O Instituto Brasileiro de Árvores (Iba), que representa os fabricantes de celulose, confirmou que o insumo está livre das tarifas americanas. A celulose já estava na lista de exceções da sobretaxa adicional de 40% anunciada por Trump em julho e em vigor desde agosto. Agora, com a nova decisão, ficou excluída também da tarifa de 10% em vigor desde abril.
O Brasil é o maior fornecedor de celulose do mundo, conforme apontado pelo Iba. A produção nacional se destaca pela celulose de fibra curta, utilizada na fabricação de papel branco, papel higiênico, papel toalha, fraldas e absorventes.
As exportações de celulose do Brasil atingiram US$ 6,9 bilhões até agosto deste ano, registrando um crescimento de 1,4% em relação ao mesmo período de 2024. Apesar da queda nos preços globais do insumo, as vendas externas brasileiras apresentaram um aumento significativo em quantidade, com um salto de 15,6% na comparação anual.
A isenção das tarifas americanas sobre a celulose brasileira representa uma importante conquista para o setor, evitando custos extras nas exportações e mantendo a competitividade do produto no mercado internacional. Com a manutenção desse cenário favorável, as perspectivas para o setor de papel e celulose no Brasil tendem a se manter sólidas.
A decisão da Casa Branca em retirar a celulose da lista de produtos tarifados reflete a relevância da indústria brasileira nesse segmento e consolida a posição do país como um fornecedor confiável e de alta qualidade de celulose no mercado global.
Com a liberação das tarifas sobre a celulose brasileira, espera-se que as exportações para os EUA continuem em crescimento, impulsionando a geração de receita para as empresas do setor. Além disso, a manutenção desse cenário favorece a manutenção de empregos e investimentos na cadeia produtiva da celulose no Brasil.
A isenção das tarifas também contribui para a estabilidade do mercado internacional de celulose, garantindo o fornecimento contínuo do insumo para diversos setores, como o de papel, higiene e limpeza. Essa medida é fundamental para assegurar a competitividade e o desenvolvimento sustentável da indústria de papel e celulose no país.

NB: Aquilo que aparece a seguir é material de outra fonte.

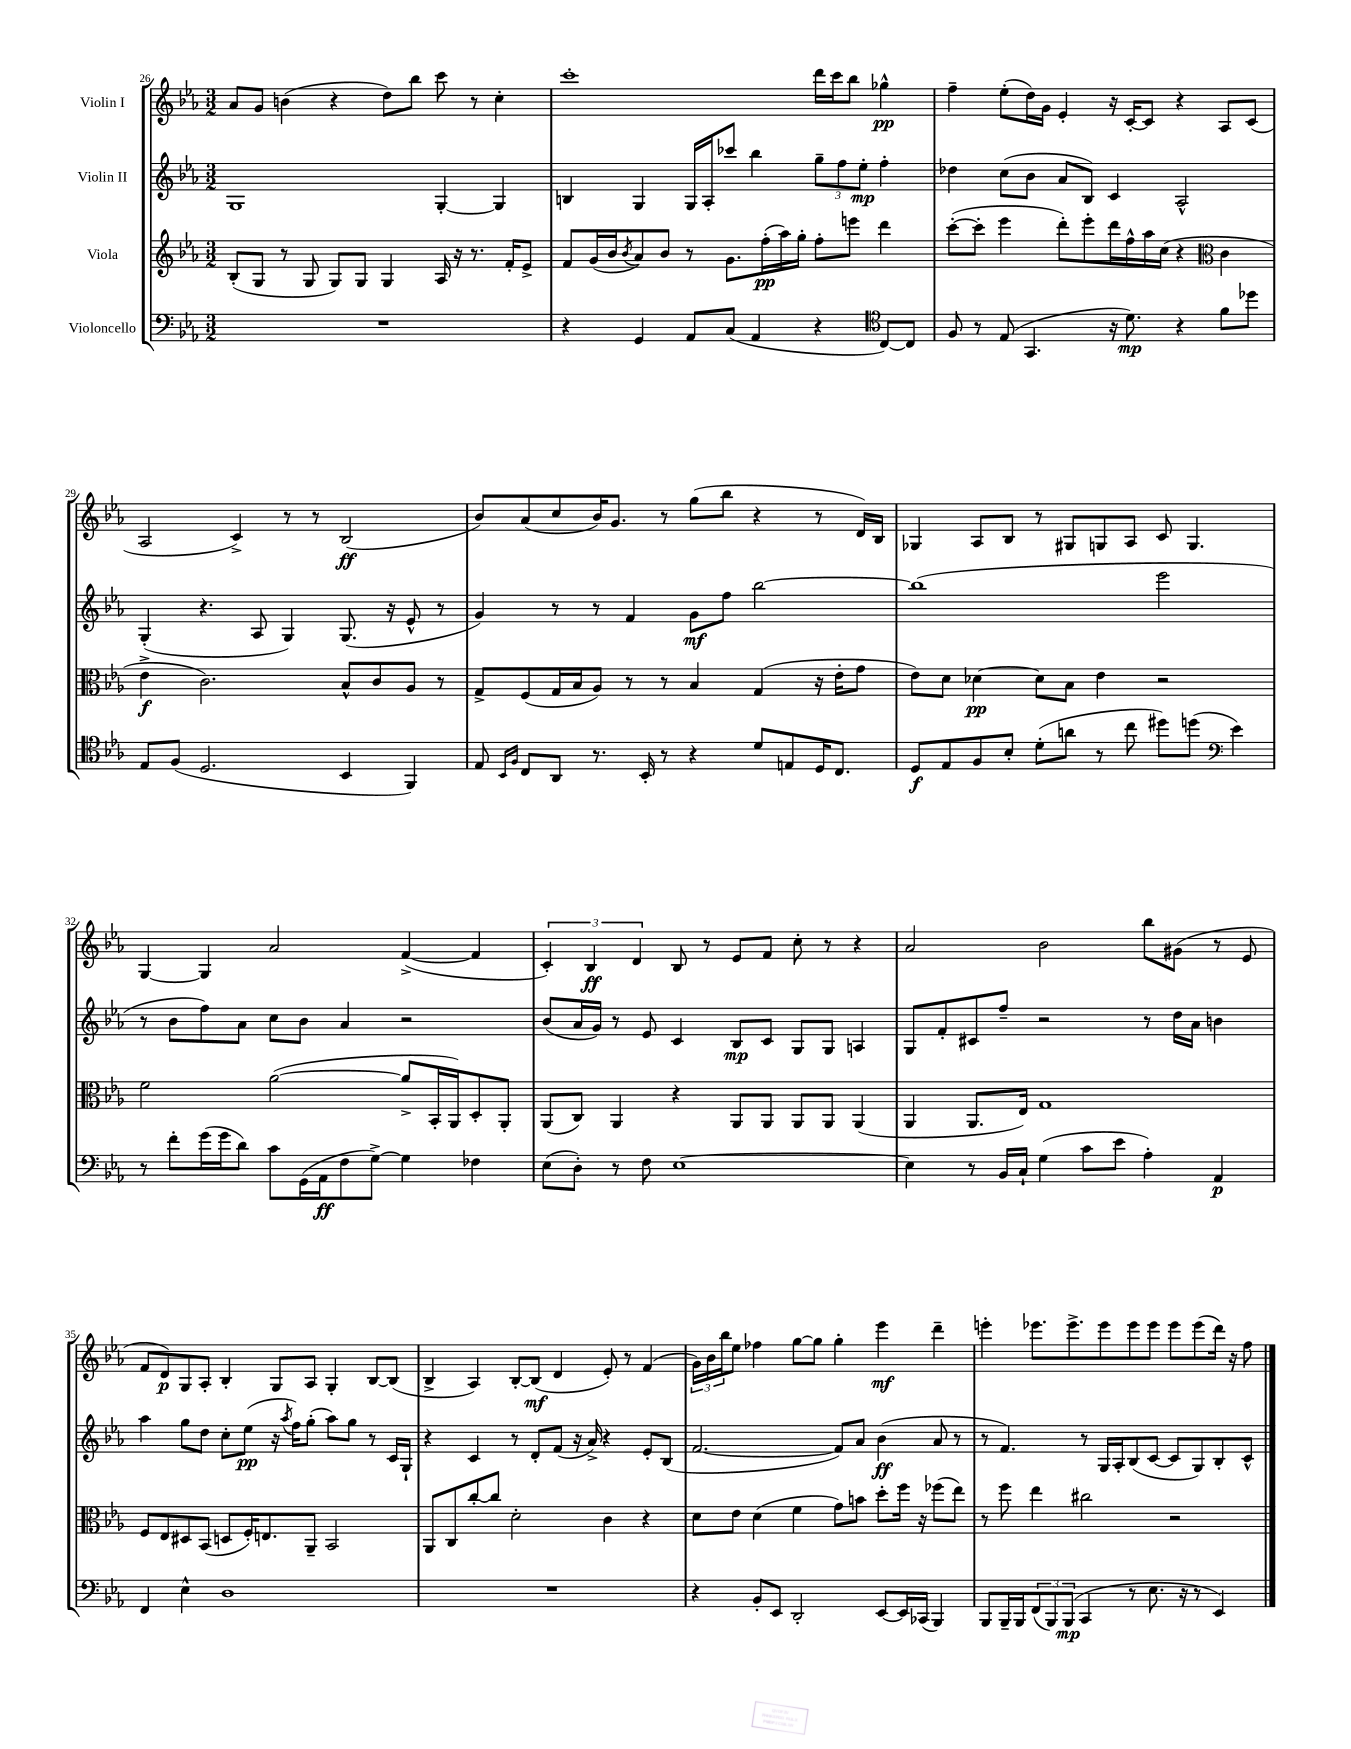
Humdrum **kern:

A isenção das tarifas americanas sobre a celulose brasileira representa uma importante vitória para o setor de papel e celulose no Brasil. Com a manutenção desse cenário favorável, as perspectivas para as exportações do insumo e para a indústria como um todo se mantêm positivas. A decisão da Casa Branca reforça a posição do Brasil como um dos principais fornecedores de celulose do mundo, destacando a qualidade e competitividade do produto nacional no mercado internacional.